The `cuda` feature does two independent things on NVIDIA hardware:

- Fills the panel's `gpu_util`, `pcie`, and `gpu_power` rows from [NVML](https://crates.io/crates/nvml-wrapper), the same way `mac` fills them from IOReport.
- Opens an [NVTX](https://github.com/NVIDIA/NVTX) range per scope, so your instrumented code lines up on an Nsight Systems timeline next to CUDA and GPU work. No code changes are needed: the same `#[profile]`, `#[all_functions]`, and `profile_scope!` carry over.

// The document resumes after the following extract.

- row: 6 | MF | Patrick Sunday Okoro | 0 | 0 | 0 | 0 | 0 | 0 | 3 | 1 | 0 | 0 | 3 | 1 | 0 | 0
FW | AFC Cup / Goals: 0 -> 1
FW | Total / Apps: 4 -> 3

Neither needs a CUDA toolkit to build. `nvtx` vendors its headers and compiles them with `cc`; `nvml-wrapper` loads `libnvidia-ml` from the driver at runtime, so the GPU rows populate on any machine with an NVIDIA driver installed.

## Other utilities

- `FrameStats`: an HDR histogram of per-frame nanoseconds, with `p50_ns`, `p95_ns`, `p99_ns`, and `mean_ns`.
- `calibrate()` and `empty_span_ns()`: measure the per-span instrumentation overhead so you can subtract it.
- `current_memory_bytes()`: process memory on supported platforms.

## Examples

`examples/custom_metrics.rs` is headless and shows the API shape (`#[profile]`,
`#[all_functions]`, caller-defined metrics, the `PanelState` loop):

```sh
cargo run --features viz --example custom_metrics
```

`examples/headless.rs` profiles an ML-style loop with no panel, records it when
`VOR_RECORD` is set, and reads the capture back with `vor::Reader`:

```sh
VOR_RECORD=/tmp/run.vor cargo run --example headless              # capture
VOR_RECORD=/tmp/run.vor VOR_RECORD_FLAME=1 cargo run --example headless --features mac
cargo run --example headless -- /tmp/run.vor                     # summarize the capture
```

`examples/replay.rs` opens that capture in the panel, tailing it live or
replaying it after the fact:

```sh
cargo run --example replay --features viz,mac -- /tmp/run.vor
```

`examples/live_panel.rs` opens a window and renders the live panel, so it doubles
as an end-to-end check of each platform backend. Pick the feature set for the
machine you are on:

```sh
# macOS (Apple Silicon): live gpu_util / gpu_sm / gpu_power via IOKit + IOReport
cargo run --example live_panel --features viz,mac

# NVIDIA box: live gpu_util / pcie / gpu_power via NVML, plus NVTX ranges
cargo run --example live_panel --features viz,cuda

# Web / browser: the standalone demo in web/ renders the panel in a canvas
cd examples/web && trunk serve --open   # needs: cargo install trunk; rustup target add wasm32-unknown-unknown
```

(`examples/web/` is a minimal `eframe` + trunk app; GPU rows are absent in the browser,
so it verifies the `web` build, the panel, and the DevTools timeline path.)

Run the GPU smoke tests directly (each asserts the backend returns sane readings;
run on the matching machine):

```sh
cargo test --features viz,mac  poll_yields_sane_readings   # macOS
cargo test --features viz,cuda poll_yields_sane_readings   # NVIDIA host
```

## License

Dual-licensed under MIT or Apache-2.0.